The company believes the CBA “…will help to create the market conditions and protections needed for companies to make investments and transition to carbon neutrality without disruption.”
A CBA would add to non-EU-origin steel imports into the bloc the cost that European producers pay under the Emissions Trading System (ETS). “This would equalise the cost of carbon for every producer to create a fair market and, crucially, encourage investment in lower-emissions steel production,” ArcelorMittal says in a note sent to Kallanish.
The company notes that a CBA could be imposed in different ways, “…as long as it neutralizes the disparities in carbon costs between domestic products and imports, and incentivizes the transition to low-carbon steel production.” The company believes, for example, that it should initially be applied to primary goods, rather than end products like household appliances and everyday tools.

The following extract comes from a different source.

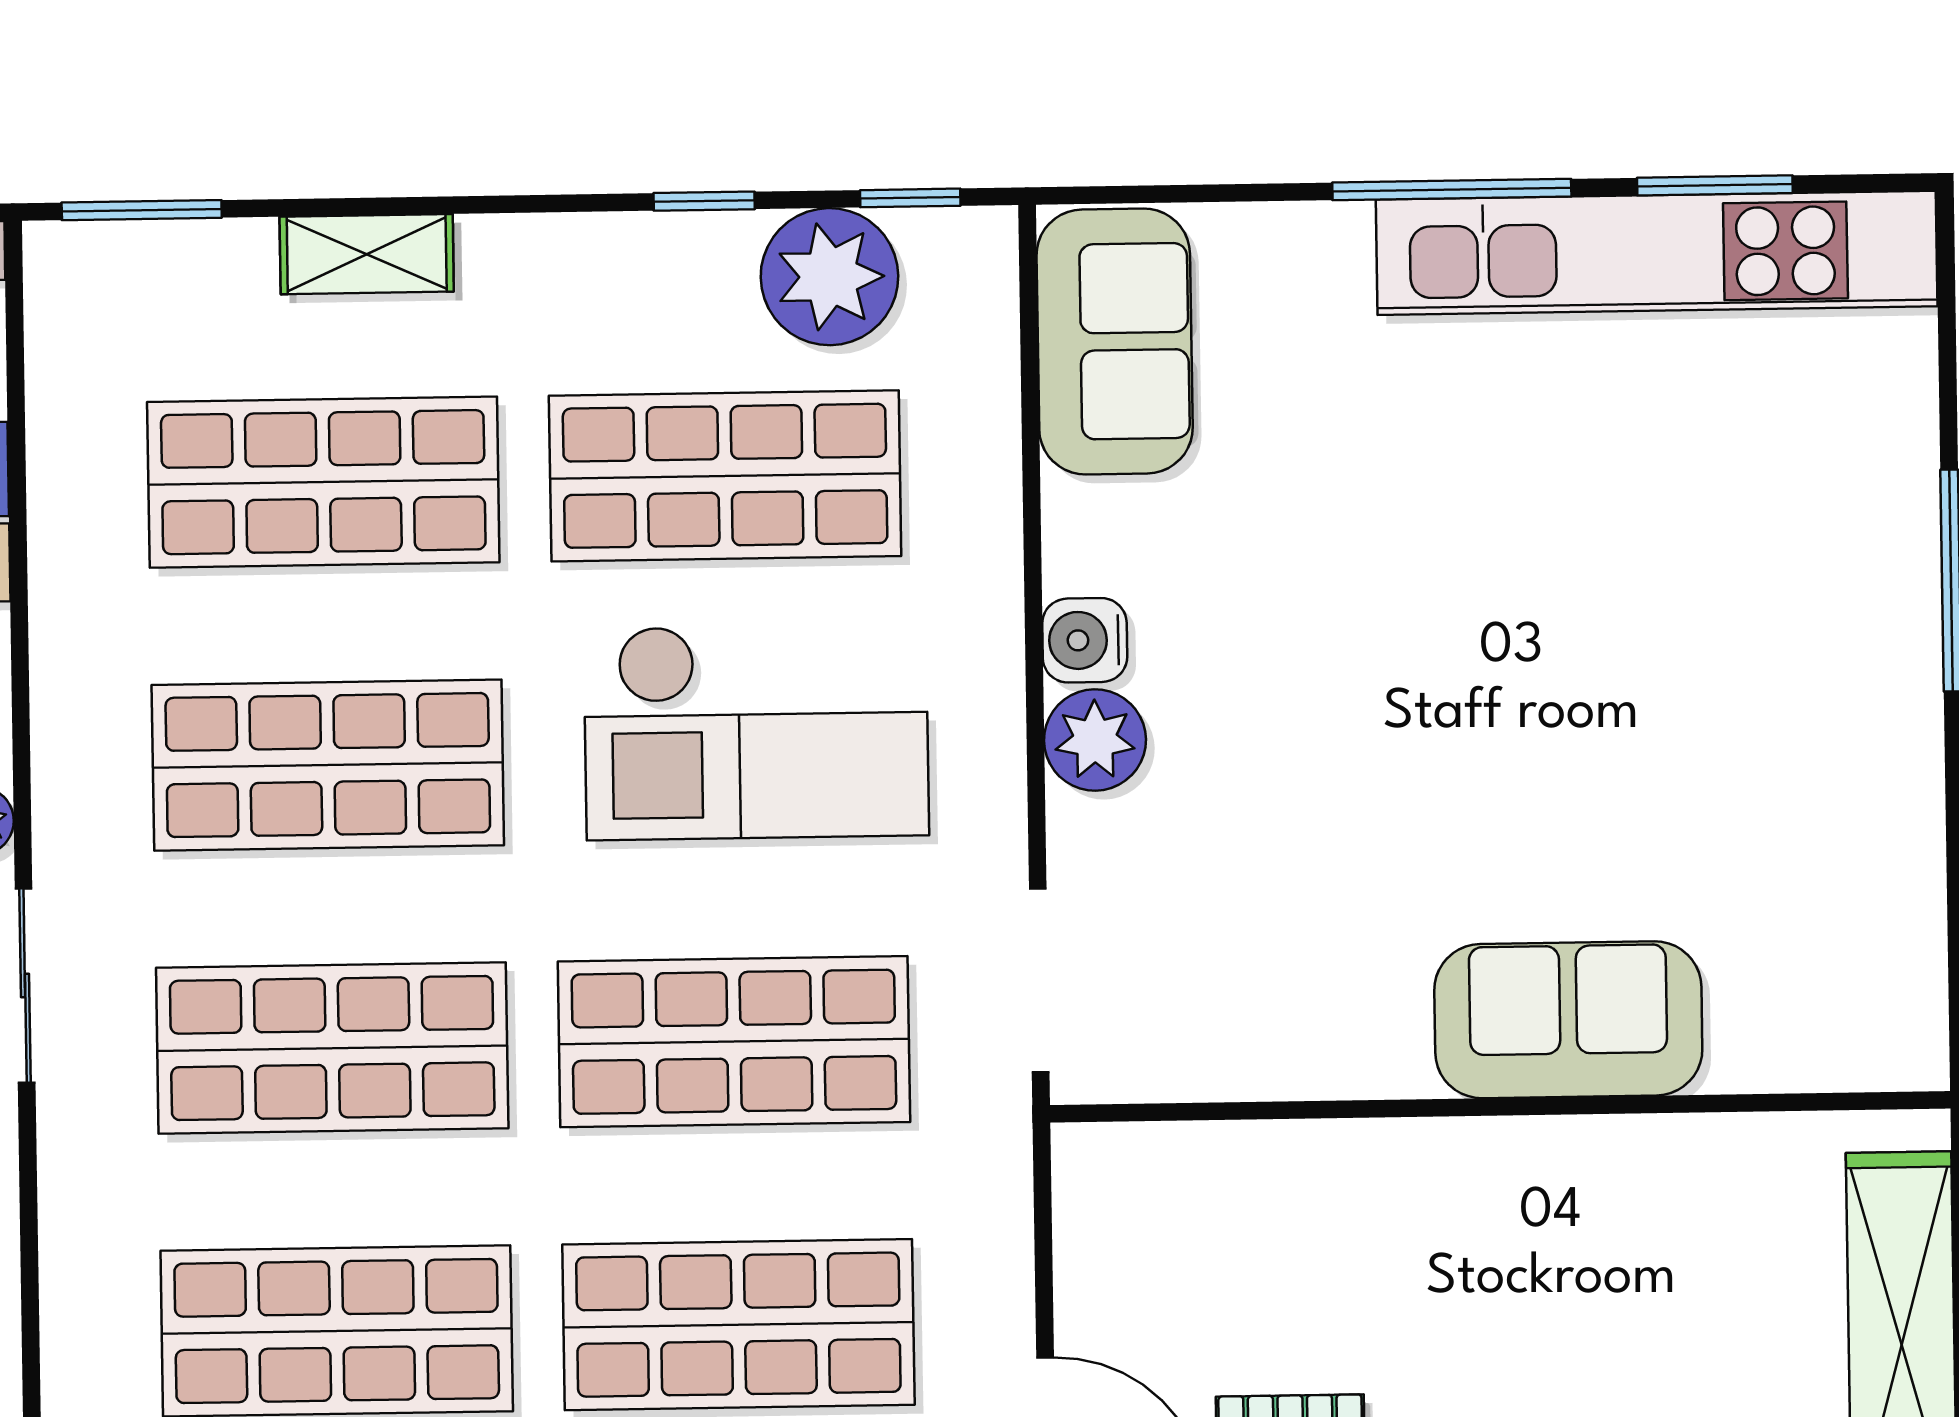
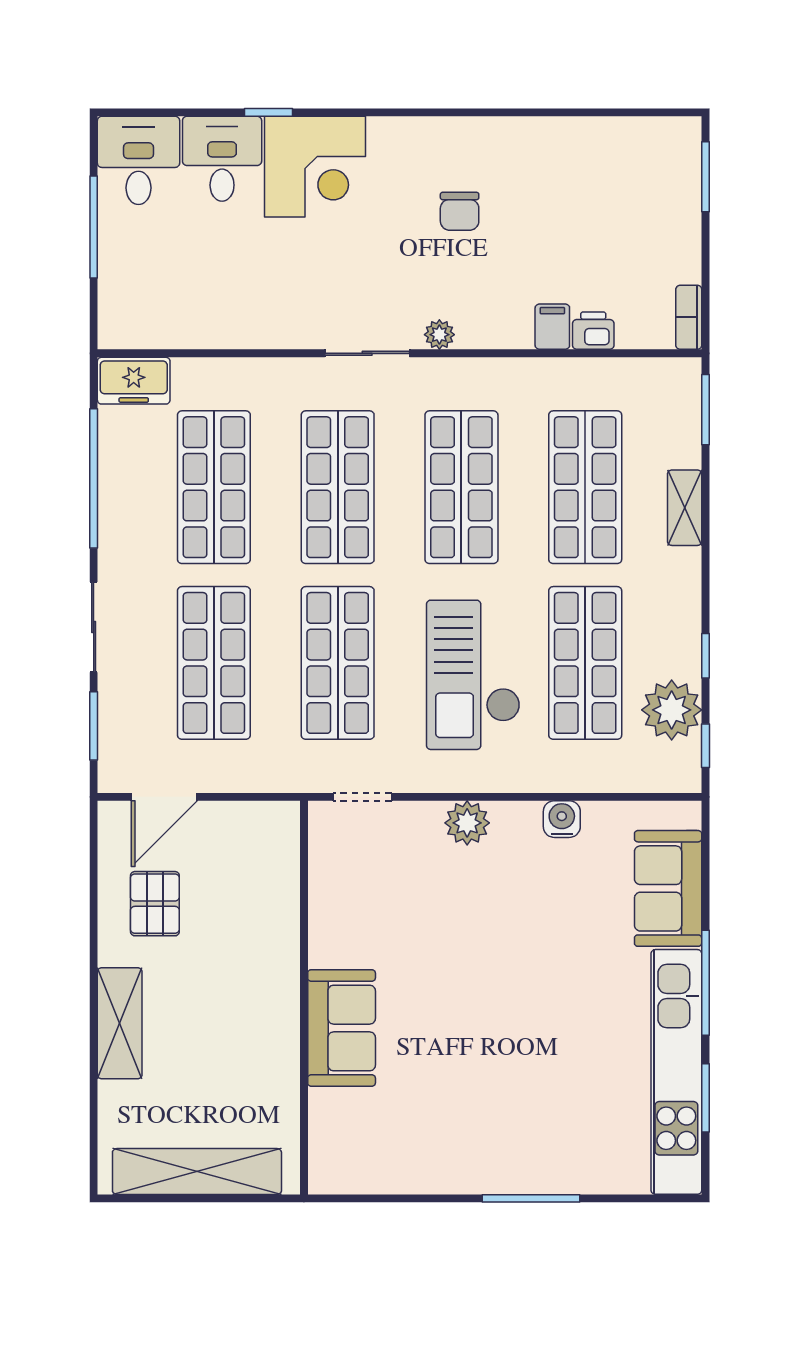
sofa: (1115, 342) -> (668, 888), moved, turned 90
water cooler: (1085, 640) -> (562, 819), moved
doorway: (1039, 981) -> (362, 797), width x0.73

Proceeds from the CBA would then be used by European authorities to invest further into new technologies reducing carbon footprint, further supporting the process, ArcelorMittal concludes.
“There are of course challenges that will need to be overcome,” the steelmaker continues. “For example, some have argued that there is the risk of contravening international trade rules. However, the establishment of a border adjustment is compatible with international trade rules, allowing members to adopt measures necessary for the protection of the environment or relating to the conservation of natural resources providing that such measures do not constitute arbitrary discrimination between countries where the same conditions prevail.”
This will, however, only work if the policies are well-designed and drafted in the right way, according to ArcelorMittal Europe – Flat Products chief executive and Eurofer head Geert Van Poelvoorde.